The film is an unmistakably sympathetic look at the history and culture of Saudi Arabia, and by extension its Islamic roots, but they don't shy from discussing the emerging role of women within Saudi culture. A significant portion of the movie directly discusses the issue, albeit in a largely positive light. The role of women in Saudi society is traced to it's origin in the nomadic Bedouin culture where women often outnumbered men and required a great deal of protection (from whom, Arabia leaves tactfully unsaid).
Saudi poet and activist Nimah Ismail Nawwab chronicles her experiences and views as a woman working with, and at times against, her society to be heard. She takes special care to note that Islam allows her the dignity to continue her struggle, and Arabia seems to imply, if not implicitly state, the distinction between culture and religion that may hopefully allow women to have an equal role in society.

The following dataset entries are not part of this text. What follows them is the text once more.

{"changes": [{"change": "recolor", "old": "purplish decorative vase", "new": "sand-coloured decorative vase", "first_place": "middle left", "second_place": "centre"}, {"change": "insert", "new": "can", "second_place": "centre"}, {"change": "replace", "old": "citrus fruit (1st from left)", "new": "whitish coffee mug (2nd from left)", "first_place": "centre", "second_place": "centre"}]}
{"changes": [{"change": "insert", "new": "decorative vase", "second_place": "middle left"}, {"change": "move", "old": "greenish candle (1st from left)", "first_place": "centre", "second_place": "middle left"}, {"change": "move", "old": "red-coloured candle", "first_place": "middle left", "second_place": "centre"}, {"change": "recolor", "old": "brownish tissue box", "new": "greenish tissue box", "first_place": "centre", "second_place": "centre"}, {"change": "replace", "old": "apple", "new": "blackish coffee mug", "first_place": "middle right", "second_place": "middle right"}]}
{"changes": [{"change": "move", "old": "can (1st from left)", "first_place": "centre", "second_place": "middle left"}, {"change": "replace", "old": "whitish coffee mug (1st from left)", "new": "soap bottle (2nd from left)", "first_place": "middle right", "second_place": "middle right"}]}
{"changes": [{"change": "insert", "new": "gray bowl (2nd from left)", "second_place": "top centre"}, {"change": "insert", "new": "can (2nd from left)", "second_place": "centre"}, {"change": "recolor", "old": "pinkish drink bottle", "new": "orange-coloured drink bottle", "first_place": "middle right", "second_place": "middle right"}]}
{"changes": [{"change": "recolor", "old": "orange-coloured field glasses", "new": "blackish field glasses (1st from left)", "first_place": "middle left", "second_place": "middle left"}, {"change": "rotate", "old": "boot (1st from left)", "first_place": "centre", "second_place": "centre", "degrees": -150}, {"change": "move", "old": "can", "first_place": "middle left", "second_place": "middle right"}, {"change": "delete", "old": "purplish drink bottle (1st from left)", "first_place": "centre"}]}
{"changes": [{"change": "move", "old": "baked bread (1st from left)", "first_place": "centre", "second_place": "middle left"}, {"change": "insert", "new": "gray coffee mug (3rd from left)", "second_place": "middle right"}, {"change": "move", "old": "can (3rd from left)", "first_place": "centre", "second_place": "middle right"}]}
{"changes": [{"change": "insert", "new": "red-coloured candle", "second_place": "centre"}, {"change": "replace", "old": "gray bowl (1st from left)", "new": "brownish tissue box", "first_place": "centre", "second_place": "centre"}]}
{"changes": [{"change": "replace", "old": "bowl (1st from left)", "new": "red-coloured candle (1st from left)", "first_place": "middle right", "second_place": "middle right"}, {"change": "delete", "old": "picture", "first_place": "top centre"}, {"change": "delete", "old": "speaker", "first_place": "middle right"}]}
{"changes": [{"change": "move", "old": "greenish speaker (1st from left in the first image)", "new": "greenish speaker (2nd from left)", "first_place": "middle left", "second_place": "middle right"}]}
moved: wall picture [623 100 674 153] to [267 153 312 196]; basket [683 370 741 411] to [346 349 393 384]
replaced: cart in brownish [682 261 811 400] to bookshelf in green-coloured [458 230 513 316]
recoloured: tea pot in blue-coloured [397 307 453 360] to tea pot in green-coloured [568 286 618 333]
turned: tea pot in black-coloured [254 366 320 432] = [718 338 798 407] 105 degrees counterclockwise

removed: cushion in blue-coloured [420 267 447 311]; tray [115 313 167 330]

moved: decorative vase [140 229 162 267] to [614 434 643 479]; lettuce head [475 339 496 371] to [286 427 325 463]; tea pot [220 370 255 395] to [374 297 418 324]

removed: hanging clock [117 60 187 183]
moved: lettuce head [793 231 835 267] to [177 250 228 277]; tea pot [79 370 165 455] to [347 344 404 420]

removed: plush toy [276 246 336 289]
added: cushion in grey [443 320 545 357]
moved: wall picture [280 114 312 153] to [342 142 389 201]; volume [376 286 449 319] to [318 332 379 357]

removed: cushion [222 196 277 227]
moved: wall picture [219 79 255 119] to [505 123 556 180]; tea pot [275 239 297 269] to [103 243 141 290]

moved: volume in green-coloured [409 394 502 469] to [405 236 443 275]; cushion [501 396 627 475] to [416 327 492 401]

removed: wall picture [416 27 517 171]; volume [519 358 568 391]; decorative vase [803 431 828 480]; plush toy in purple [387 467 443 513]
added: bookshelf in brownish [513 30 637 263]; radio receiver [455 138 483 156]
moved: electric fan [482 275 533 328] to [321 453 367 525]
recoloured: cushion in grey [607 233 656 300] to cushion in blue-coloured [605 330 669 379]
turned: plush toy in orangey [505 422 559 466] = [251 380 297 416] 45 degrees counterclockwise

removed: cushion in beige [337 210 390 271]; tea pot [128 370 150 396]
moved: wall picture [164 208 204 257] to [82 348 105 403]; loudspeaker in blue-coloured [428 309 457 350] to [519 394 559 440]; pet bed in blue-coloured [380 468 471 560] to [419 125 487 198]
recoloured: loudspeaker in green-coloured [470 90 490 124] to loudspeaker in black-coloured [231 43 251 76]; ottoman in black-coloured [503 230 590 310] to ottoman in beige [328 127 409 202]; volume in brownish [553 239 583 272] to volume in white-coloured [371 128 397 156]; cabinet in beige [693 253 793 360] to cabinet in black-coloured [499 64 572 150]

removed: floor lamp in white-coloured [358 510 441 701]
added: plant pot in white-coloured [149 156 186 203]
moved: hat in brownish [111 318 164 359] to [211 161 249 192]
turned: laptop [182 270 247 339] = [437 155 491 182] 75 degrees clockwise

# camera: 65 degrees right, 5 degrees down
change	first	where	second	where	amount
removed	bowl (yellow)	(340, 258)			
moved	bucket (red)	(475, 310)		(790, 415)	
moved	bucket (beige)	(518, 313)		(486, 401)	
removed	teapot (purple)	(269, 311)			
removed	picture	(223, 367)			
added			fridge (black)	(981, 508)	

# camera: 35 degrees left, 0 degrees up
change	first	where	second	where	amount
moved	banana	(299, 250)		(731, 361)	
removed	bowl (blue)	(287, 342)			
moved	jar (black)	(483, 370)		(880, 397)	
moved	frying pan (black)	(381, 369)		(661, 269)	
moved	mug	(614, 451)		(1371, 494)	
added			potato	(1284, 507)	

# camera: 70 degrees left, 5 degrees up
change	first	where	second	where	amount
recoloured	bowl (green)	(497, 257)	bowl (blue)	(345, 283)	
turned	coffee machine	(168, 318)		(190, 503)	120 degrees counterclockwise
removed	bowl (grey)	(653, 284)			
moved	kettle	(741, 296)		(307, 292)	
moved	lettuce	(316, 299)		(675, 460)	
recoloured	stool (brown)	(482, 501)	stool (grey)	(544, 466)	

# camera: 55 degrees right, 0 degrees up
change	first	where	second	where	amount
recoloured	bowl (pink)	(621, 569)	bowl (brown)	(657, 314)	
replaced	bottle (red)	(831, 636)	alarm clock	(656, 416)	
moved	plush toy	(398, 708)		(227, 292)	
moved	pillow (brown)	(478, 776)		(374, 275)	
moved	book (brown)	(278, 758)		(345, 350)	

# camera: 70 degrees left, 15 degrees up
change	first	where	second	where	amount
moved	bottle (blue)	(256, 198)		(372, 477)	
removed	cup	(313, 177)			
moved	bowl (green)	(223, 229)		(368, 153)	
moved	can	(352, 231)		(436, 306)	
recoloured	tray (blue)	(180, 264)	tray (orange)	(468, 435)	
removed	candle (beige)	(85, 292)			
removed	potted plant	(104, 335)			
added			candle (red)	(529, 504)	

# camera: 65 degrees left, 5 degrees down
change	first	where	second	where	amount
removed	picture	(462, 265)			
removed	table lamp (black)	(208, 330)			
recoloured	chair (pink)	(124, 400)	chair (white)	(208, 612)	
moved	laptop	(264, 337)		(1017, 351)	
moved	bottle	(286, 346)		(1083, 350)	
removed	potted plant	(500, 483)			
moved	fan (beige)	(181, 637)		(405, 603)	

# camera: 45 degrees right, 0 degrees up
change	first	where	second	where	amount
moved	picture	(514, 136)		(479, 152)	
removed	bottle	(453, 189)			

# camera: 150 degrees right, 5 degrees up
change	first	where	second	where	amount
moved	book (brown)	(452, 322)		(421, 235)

The film has it's most gripping moments when it discusses the Hajj, and shows the great masses of humanity that converge on the Great Mosque in Mecca every year. Literally millions of people from 160 countries come as equals to worship, and Arabia captures some of that drama. As the first, and so far only, film shot entirely in Saudi Arabia, this central narrative of Islam is visually captured in the swirling mass of pilgrims that encircles the Ka'ba seven times.
Perhaps one of the more refreshing things about Arabia is the way it incorporates IMAX 3D technology in a way that enhances the story. All too often, movie makers (and hardly just IMAX ones), fall in love with their toys and lose any sense of artistry in their production. Both the wild terrain of deserts and mountains and the aggressively modern skylines of Saudi cities lends itself to this medium, but they also manage to capture the intimacy of family gatherings and the claustrophobia of ancient tombs as well. It may very well be the best use of IMAX 3d technology I've seen yet.